In summary, schema tests are best for standard, structural validations, while data tests handle detailed content checks that need custom SQL logic.

⚖️

Code Comparison

Here is an example of a schema test checking that the email column in a users model is unique and not null.

yaml
version: 2
models:
  - name: users
    columns:
      - name: email
        tests:
          - unique
          - not_null
Output
Runs tests that fail if any email is duplicated or null in the users table.
↔️

Data Test Equivalent

The equivalent data test to check for duplicate or null emails uses a SQL query that returns rows violating the rule.

sql
select email
from users
where email is null
   or email in (
       select email
       from users
       group by email
       having count(*) > 1
   )
Output
Returns rows with null or duplicate emails; test fails if any rows are returned.
🎯

When to Use Which

Choose schema tests when you want quick, standard checks on your data model like uniqueness or null constraints. They are easy to write and maintain, perfect for common data quality rules.
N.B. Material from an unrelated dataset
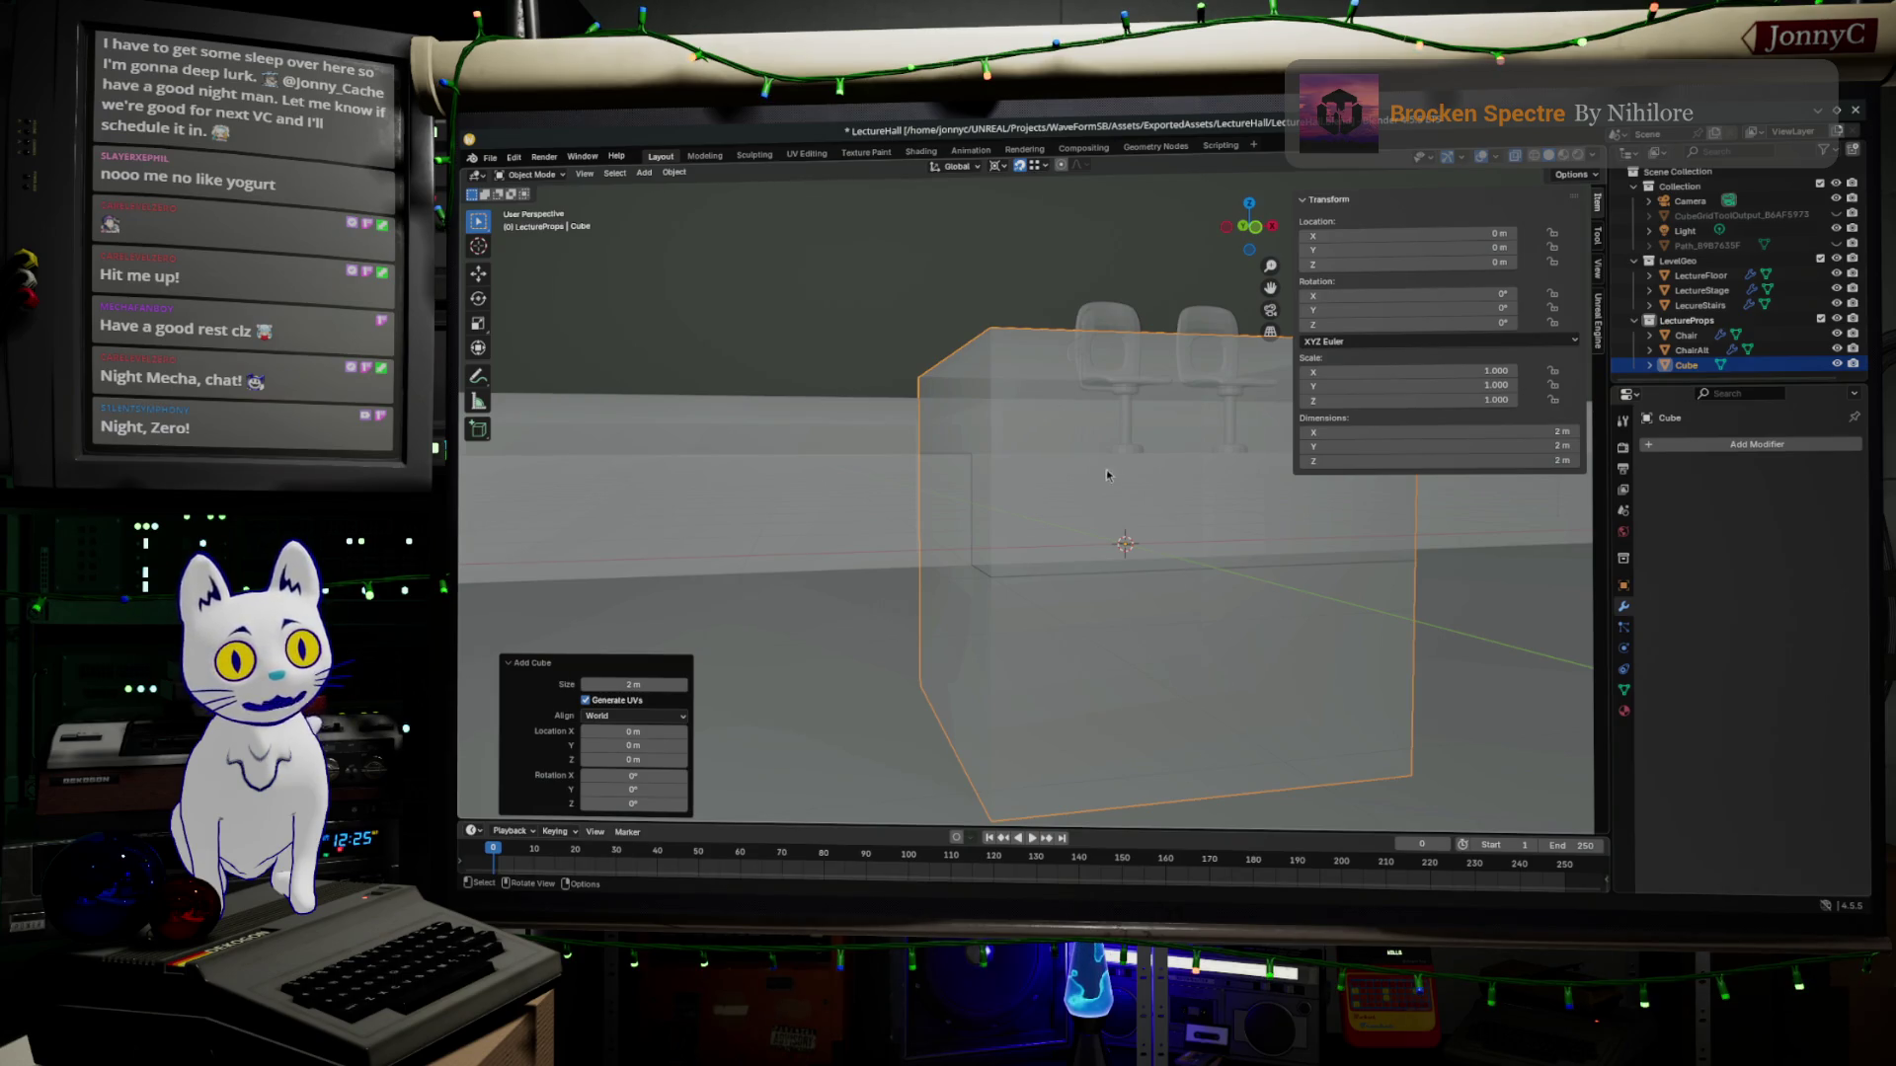
middle_drag(1201, 432, 1144, 467)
Choose data tests when you need to validate complex business logic or data conditions that schema tests cannot express. Use them for custom rules, cross-table checks, or detailed content validation.

Key Takeaways

Schema tests validate data structure and constraints using simple YAML declarations.
Data tests use custom SQL queries for flexible, complex data validations.
Schema tests are reusable and easy to maintain; data tests require more effort but offer more power.
Use schema tests for common integrity checks and data tests for specific business rules.
Both test types help ensure data quality but serve different validation needs.